Try an Innovative Way to Segment Your NPS: A/B Happiness Testing

Another valuable use of segmentation is to perform A/B testing on different versions of your product or website to see which one yields a higher level of customer happiness. Likewise, you can test a new product or feature on a small subset of customers, using the tool to track their satisfaction until you’ve achieved a high enough level to warrant the product’s general release.

What are the Benefits of Segmenting NPS Data?

When you isolate NPS score by segment, you get a far more meaningful measure of customer satisfaction than you do by looking at a single number — it’s unlikely, after all, that promoters and detractors will be evenly dispersed among all the segments, or that they will have the same desires or delights. This approach lets you know which group of users are your happiest. It also helps you to prioritize your challenge areas so that you know how to take meaningful action to remedy the situation.

The analytical ability to drill down and answer the “why” is much easier with segmentation. It gives you demonstrable evidence of where the key drivers of your business are, which is something that the CEO will want to know off the top.

Segmenting your NPS score also helps you deploy your resources efficiently. Ideally, you can make all user segments happier. But since most businesses need to make trade-offs, segmentation lets you prioritize improvements that boost NPS among user groups that drive the most revenue.

Escape from Excel: How to Automate NPS Segmentation

An NPS survey platform can automate data segmentation, maximizing efficiency. Here are the three steps to do this in Wootric:

  1. Determine which segments are the most valuable measures of your business’s customers.
  2. Include customer properties in your Wootric installation (instructions here). Note: If you use Segment.io to collect customer data, you may not need to involve a developer. Marketers, customer success, or other non-technical employees can pass user properties to Wootric themselves with a few clicks.
  3. Log into your Wootric dashboard to view:
    • NPS by user segment – daily, monthly and by custom period and trends overtime.
    • See Promoters, Detractors and Passives by segment.
    • Sort and respond to user feedback by segment.

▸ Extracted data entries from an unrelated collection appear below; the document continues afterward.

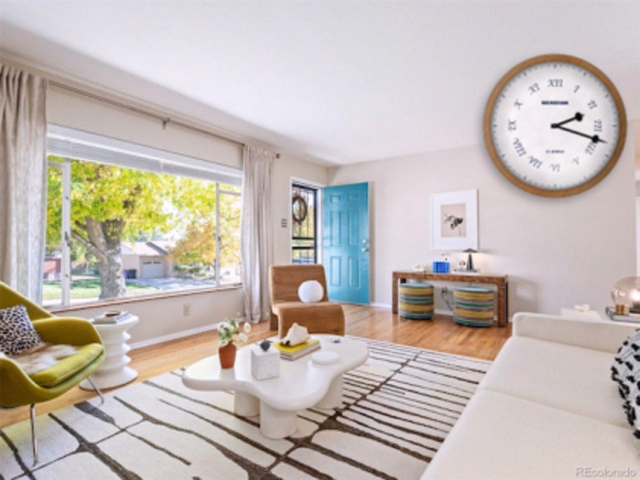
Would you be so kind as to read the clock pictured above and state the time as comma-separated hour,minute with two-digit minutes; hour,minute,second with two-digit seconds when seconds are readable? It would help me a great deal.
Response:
2,18
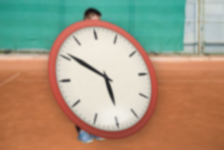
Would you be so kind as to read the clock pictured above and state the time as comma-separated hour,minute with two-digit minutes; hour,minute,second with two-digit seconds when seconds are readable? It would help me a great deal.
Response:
5,51
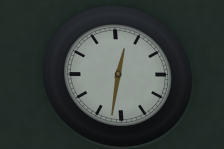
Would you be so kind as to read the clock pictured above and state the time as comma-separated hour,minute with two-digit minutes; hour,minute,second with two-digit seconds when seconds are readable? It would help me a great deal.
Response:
12,32
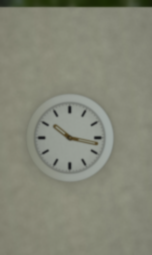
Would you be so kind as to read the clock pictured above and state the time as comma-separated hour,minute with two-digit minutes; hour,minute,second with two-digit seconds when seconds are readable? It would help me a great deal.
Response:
10,17
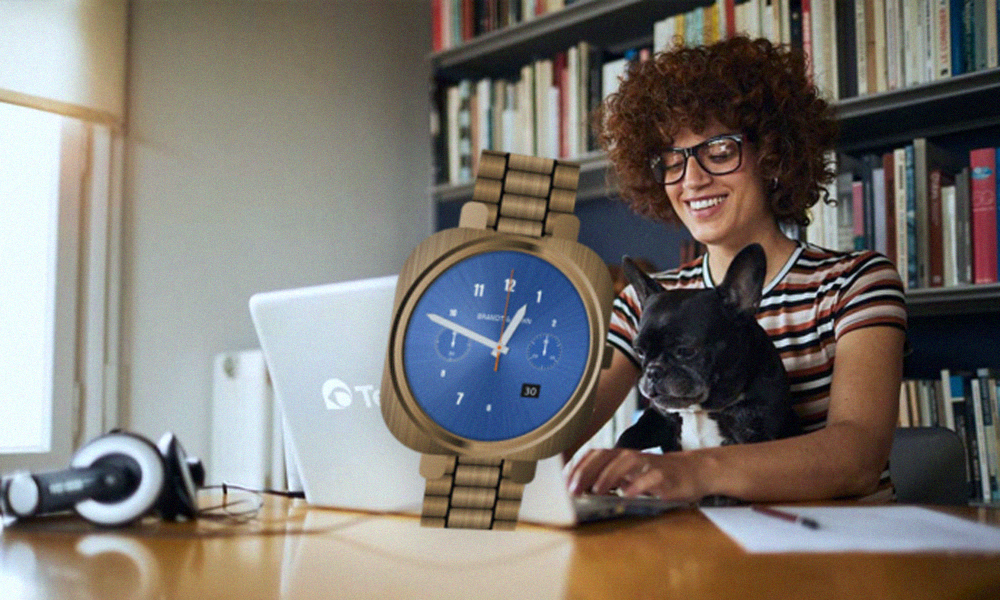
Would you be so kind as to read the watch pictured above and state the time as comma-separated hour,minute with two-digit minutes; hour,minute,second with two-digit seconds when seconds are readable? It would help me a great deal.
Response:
12,48
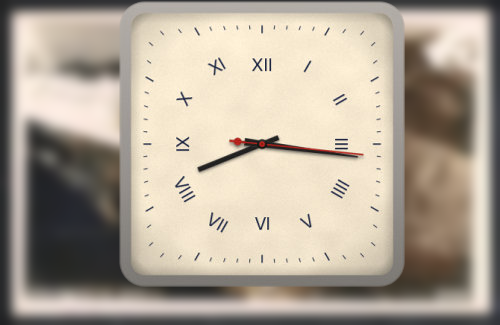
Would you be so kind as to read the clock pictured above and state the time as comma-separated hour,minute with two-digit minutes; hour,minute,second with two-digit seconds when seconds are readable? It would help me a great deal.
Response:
8,16,16
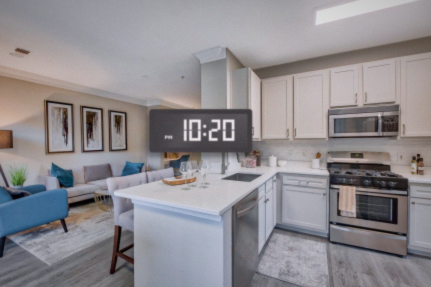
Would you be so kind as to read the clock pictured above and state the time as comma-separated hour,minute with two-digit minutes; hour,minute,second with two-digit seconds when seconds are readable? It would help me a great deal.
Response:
10,20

Once set up, all NPS survey responses will include your customer properties. It’s a fully automated survey process that gives you NPS data and qualitative feedback you can view through filters you control on your Wootric dashboard. No more excel sheets, no more number crunching after the fact.

And of course, Wootric is always available to consult with our customers. We’re happy to provide extra guidance to help you get set up with segments that are optimal for your business. Everyday, we see how well-executed NPS programs are helping businesses to grow, and we want yours to be successful too!